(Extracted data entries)

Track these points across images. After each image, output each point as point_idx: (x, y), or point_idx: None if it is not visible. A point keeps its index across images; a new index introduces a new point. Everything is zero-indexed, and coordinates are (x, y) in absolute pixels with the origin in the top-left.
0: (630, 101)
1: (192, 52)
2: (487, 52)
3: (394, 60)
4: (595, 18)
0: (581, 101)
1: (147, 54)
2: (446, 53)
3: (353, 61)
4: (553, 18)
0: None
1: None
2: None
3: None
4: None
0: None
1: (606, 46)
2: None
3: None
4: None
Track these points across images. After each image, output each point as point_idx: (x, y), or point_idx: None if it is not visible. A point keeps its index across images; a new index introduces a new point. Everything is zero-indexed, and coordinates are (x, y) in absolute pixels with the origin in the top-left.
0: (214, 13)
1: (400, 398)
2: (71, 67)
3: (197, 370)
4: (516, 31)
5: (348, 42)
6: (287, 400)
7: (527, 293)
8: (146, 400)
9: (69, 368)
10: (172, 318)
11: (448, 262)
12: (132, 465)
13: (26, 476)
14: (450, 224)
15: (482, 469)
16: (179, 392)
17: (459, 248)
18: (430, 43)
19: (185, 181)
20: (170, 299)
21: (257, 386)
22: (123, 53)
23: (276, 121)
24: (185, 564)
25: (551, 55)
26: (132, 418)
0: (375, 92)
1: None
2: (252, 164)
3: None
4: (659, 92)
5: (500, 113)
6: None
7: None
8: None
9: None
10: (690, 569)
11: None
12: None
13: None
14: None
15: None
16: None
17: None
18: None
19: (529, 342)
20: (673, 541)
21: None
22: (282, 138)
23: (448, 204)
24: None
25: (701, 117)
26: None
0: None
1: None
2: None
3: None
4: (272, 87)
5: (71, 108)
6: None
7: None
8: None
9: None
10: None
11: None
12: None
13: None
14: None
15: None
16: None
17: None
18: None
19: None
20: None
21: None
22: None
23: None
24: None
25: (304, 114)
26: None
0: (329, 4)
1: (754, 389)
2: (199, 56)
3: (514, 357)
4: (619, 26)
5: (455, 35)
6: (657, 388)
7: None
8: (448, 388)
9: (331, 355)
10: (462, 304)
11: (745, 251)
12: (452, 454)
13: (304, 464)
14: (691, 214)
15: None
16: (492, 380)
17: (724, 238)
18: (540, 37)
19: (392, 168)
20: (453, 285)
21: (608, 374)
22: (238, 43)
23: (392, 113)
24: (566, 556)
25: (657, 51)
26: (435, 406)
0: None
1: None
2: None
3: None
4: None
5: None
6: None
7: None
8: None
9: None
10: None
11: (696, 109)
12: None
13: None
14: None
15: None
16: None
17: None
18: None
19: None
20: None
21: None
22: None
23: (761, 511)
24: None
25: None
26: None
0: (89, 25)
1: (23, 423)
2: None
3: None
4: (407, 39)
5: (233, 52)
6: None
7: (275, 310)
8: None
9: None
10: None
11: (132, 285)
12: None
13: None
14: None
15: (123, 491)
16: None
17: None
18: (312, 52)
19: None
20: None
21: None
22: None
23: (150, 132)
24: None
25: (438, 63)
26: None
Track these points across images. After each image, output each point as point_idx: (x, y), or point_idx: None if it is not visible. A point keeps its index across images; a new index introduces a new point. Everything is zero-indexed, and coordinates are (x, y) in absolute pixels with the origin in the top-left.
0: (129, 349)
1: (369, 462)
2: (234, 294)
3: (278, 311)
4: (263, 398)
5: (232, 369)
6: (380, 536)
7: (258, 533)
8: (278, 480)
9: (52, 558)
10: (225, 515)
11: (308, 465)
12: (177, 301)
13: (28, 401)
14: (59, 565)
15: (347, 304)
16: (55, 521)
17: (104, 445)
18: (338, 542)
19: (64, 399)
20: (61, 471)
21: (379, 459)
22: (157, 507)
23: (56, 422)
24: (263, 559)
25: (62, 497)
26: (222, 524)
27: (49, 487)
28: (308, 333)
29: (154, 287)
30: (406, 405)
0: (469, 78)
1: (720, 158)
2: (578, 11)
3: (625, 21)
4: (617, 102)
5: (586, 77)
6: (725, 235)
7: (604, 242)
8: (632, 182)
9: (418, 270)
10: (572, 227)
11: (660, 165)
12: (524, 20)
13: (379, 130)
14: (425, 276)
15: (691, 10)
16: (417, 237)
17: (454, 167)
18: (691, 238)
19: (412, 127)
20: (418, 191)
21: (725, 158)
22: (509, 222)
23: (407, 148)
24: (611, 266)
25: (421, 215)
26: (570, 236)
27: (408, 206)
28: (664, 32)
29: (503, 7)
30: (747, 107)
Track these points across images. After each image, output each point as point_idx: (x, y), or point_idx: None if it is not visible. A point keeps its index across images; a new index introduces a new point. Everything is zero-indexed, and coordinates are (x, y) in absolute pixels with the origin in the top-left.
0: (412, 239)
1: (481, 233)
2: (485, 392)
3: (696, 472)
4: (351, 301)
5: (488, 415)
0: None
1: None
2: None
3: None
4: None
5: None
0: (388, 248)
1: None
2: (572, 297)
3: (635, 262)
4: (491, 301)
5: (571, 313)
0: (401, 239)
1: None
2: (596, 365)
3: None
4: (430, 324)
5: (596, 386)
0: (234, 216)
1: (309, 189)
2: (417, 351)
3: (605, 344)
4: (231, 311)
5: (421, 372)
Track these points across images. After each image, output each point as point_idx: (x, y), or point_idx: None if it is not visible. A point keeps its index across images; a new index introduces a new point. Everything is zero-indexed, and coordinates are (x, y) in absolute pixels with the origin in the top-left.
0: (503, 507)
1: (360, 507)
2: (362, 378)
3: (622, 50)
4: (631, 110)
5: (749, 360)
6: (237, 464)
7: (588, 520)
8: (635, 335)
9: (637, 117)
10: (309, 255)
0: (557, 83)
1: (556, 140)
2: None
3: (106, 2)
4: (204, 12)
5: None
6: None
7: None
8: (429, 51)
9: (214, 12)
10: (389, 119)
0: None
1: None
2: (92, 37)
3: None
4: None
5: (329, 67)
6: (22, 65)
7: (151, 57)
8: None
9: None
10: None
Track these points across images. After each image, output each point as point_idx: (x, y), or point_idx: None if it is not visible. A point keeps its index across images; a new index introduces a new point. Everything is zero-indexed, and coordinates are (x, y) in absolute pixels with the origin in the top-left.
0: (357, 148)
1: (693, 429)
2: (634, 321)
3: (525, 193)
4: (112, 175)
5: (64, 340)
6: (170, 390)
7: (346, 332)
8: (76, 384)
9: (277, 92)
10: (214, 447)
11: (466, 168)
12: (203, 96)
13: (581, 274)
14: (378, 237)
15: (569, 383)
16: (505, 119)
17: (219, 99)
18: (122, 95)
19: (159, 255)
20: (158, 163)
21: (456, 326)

■ Problem details
Put every line of the entries above into a numbered list, skipping any blank lines.

■ Result of this task
1. Track these points across images. After each image, output each point as point_idx: (x, y), or point_idx: None if it is not visible. A point keeps its index across images; a new index introduces a new point. Everything is zero-indexed, and coordinates are (x, y) in absolute pixels with the origin in the top-left.
2. 0: (630, 101)
3. 1: (192, 52)
4. 2: (487, 52)
5. 3: (394, 60)
6. 4: (595, 18)
7. 0: (581, 101)
8. 1: (147, 54)
9. 2: (446, 53)
10. 3: (353, 61)
11. 4: (553, 18)
12. 0: None
13. 1: None
14. 2: None
15. 3: None
16. 4: None
17. 0: None
18. 1: (606, 46)
19. 2: None
20. 3: None
21. 4: None
22. Track these points across images. After each image, output each point as point_idx: (x, y), or point_idx: None if it is not visible. A point keeps its index across images; a new index introduces a new point. Everything is zero-indexed, and coordinates are (x, y) in absolute pixels with the origin in the top-left.
23. 0: (214, 13)
24. 1: (400, 398)
25. 2: (71, 67)
26. 3: (197, 370)
27. 4: (516, 31)
28. 5: (348, 42)
29. 6: (287, 400)
30. 7: (527, 293)
31. 8: (146, 400)
32. 9: (69, 368)
33. 10: (172, 318)
34. 11: (448, 262)
35. 12: (132, 465)
36. 13: (26, 476)
37. 14: (450, 224)
38. 15: (482, 469)
39. 16: (179, 392)
40. 17: (459, 248)
41. 18: (430, 43)
42. 19: (185, 181)
43. 20: (170, 299)
44. 21: (257, 386)
45. 22: (123, 53)
46. 23: (276, 121)
47. 24: (185, 564)
48. 25: (551, 55)
49. 26: (132, 418)
50. 0: (375, 92)
51. 1: None
52. 2: (252, 164)
53. 3: None
54. 4: (659, 92)
55. 5: (500, 113)
56. 6: None
57. 7: None
58. 8: None
59. 9: None
60. 10: (690, 569)
61. 11: None
62. 12: None
63. 13: None
64. 14: None
65. 15: None
66. 16: None
67. 17: None
68. 18: None
69. 19: (529, 342)
70. 20: (673, 541)
71. 21: None
72. 22: (282, 138)
73. 23: (448, 204)
74. 24: None
75. 25: (701, 117)
76. 26: None
77. 0: None
78. 1: None
79. 2: None
80. 3: None
81. 4: (272, 87)
82. 5: (71, 108)
83. 6: None
84. 7: None
85. 8: None
86. 9: None
87. 10: None
88. 11: None
89. 12: None
90. 13: None
91. 14: None
92. 15: None
93. 16: None
94. 17: None
95. 18: None
96. 19: None
97. 20: None
98. 21: None
99. 22: None
100. 23: None
101. 24: None
102. 25: (304, 114)
103. 26: None
104. 0: (329, 4)
105. 1: (754, 389)
106. 2: (199, 56)
107. 3: (514, 357)
108. 4: (619, 26)
109. 5: (455, 35)
110. 6: (657, 388)
111. 7: None
112. 8: (448, 388)
113. 9: (331, 355)
114. 10: (462, 304)
115. 11: (745, 251)
116. 12: (452, 454)
117. 13: (304, 464)
118. 14: (691, 214)
119. 15: None
120. 16: (492, 380)
121. 17: (724, 238)
122. 18: (540, 37)
123. 19: (392, 168)
124. 20: (453, 285)
125. 21: (608, 374)
126. 22: (238, 43)
127. 23: (392, 113)
128. 24: (566, 556)
129. 25: (657, 51)
130. 26: (435, 406)
131. 0: None
132. 1: None
133. 2: None
134. 3: None
135. 4: None
136. 5: None
137. 6: None
138. 7: None
139. 8: None
140. 9: None
141. 10: None
142. 11: (696, 109)
143. 12: None
144. 13: None
145. 14: None
146. 15: None
147. 16: None
148. 17: None
149. 18: None
150. 19: None
151. 20: None
152. 21: None
153. 22: None
154. 23: (761, 511)
155. 24: None
156. 25: None
157. 26: None
158. 0: (89, 25)
159. 1: (23, 423)
160. 2: None
161. 3: None
162. 4: (407, 39)
163. 5: (233, 52)
164. 6: None
165. 7: (275, 310)
166. 8: None
167. 9: None
168. 10: None
169. 11: (132, 285)
170. 12: None
171. 13: None
172. 14: None
173. 15: (123, 491)
174. 16: None
175. 17: None
176. 18: (312, 52)
177. 19: None
178. 20: None
179. 21: None
180. 22: None
181. 23: (150, 132)
182. 24: None
183. 25: (438, 63)
184. 26: None
185. Track these points across images. After each image, output each point as point_idx: (x, y), or point_idx: None if it is not visible. A point keeps its index across images; a new index introduces a new point. Everything is zero-indexed, and coordinates are (x, y) in absolute pixels with the origin in the top-left.
186. 0: (129, 349)
187. 1: (369, 462)
188. 2: (234, 294)
189. 3: (278, 311)
190. 4: (263, 398)
191. 5: (232, 369)
192. 6: (380, 536)
193. 7: (258, 533)
194. 8: (278, 480)
195. 9: (52, 558)
196. 10: (225, 515)
197. 11: (308, 465)
198. 12: (177, 301)
199. 13: (28, 401)
200. 14: (59, 565)
201. 15: (347, 304)
202. 16: (55, 521)
203. 17: (104, 445)
204. 18: (338, 542)
205. 19: (64, 399)
206. 20: (61, 471)
207. 21: (379, 459)
208. 22: (157, 507)
209. 23: (56, 422)
210. 24: (263, 559)
211. 25: (62, 497)
212. 26: (222, 524)
213. 27: (49, 487)
214. 28: (308, 333)
215. 29: (154, 287)
216. 30: (406, 405)
217. 0: (469, 78)
218. 1: (720, 158)
219. 2: (578, 11)
220. 3: (625, 21)
221. 4: (617, 102)
222. 5: (586, 77)
223. 6: (725, 235)
224. 7: (604, 242)
225. 8: (632, 182)
226. 9: (418, 270)
227. 10: (572, 227)
228. 11: (660, 165)
229. 12: (524, 20)
230. 13: (379, 130)
231. 14: (425, 276)
232. 15: (691, 10)
233. 16: (417, 237)
234. 17: (454, 167)
235. 18: (691, 238)
236. 19: (412, 127)
237. 20: (418, 191)
238. 21: (725, 158)
239. 22: (509, 222)
240. 23: (407, 148)
241. 24: (611, 266)
242. 25: (421, 215)
243. 26: (570, 236)
244. 27: (408, 206)
245. 28: (664, 32)
246. 29: (503, 7)
247. 30: (747, 107)
248. Track these points across images. After each image, output each point as point_idx: (x, y), or point_idx: None if it is not visible. A point keeps its index across images; a new index introduces a new point. Everything is zero-indexed, and coordinates are (x, y) in absolute pixels with the origin in the top-left.
249. 0: (412, 239)
250. 1: (481, 233)
251. 2: (485, 392)
252. 3: (696, 472)
253. 4: (351, 301)
254. 5: (488, 415)
255. 0: None
256. 1: None
257. 2: None
258. 3: None
259. 4: None
260. 5: None
261. 0: (388, 248)
262. 1: None
263. 2: (572, 297)
264. 3: (635, 262)
265. 4: (491, 301)
266. 5: (571, 313)
267. 0: (401, 239)
268. 1: None
269. 2: (596, 365)
270. 3: None
271. 4: (430, 324)
272. 5: (596, 386)
273. 0: (234, 216)
274. 1: (309, 189)
275. 2: (417, 351)
276. 3: (605, 344)
277. 4: (231, 311)
278. 5: (421, 372)
279. Track these points across images. After each image, output each point as point_idx: (x, y), or point_idx: None if it is not visible. A point keeps its index across images; a new index introduces a new point. Everything is zero-indexed, and coordinates are (x, y) in absolute pixels with the origin in the top-left.
280. 0: (503, 507)
281. 1: (360, 507)
282. 2: (362, 378)
283. 3: (622, 50)
284. 4: (631, 110)
285. 5: (749, 360)
286. 6: (237, 464)
287. 7: (588, 520)
288. 8: (635, 335)
289. 9: (637, 117)
290. 10: (309, 255)
291. 0: (557, 83)
292. 1: (556, 140)
293. 2: None
294. 3: (106, 2)
295. 4: (204, 12)
296. 5: None
297. 6: None
298. 7: None
299. 8: (429, 51)
300. 9: (214, 12)
301. 10: (389, 119)
302. 0: None
303. 1: None
304. 2: (92, 37)
305. 3: None
306. 4: None
307. 5: (329, 67)
308. 6: (22, 65)
309. 7: (151, 57)
310. 8: None
311. 9: None
312. 10: None
313. Track these points across images. After each image, output each point as point_idx: (x, y), or point_idx: None if it is not visible. A point keeps its index across images; a new index introduces a new point. Everything is zero-indexed, and coordinates are (x, y) in absolute pixels with the origin in the top-left.
314. 0: (357, 148)
315. 1: (693, 429)
316. 2: (634, 321)
317. 3: (525, 193)
318. 4: (112, 175)
319. 5: (64, 340)
320. 6: (170, 390)
321. 7: (346, 332)
322. 8: (76, 384)
323. 9: (277, 92)
324. 10: (214, 447)
325. 11: (466, 168)
326. 12: (203, 96)
327. 13: (581, 274)
328. 14: (378, 237)
329. 15: (569, 383)
330. 16: (505, 119)
331. 17: (219, 99)
332. 18: (122, 95)
333. 19: (159, 255)
334. 20: (158, 163)
335. 21: (456, 326)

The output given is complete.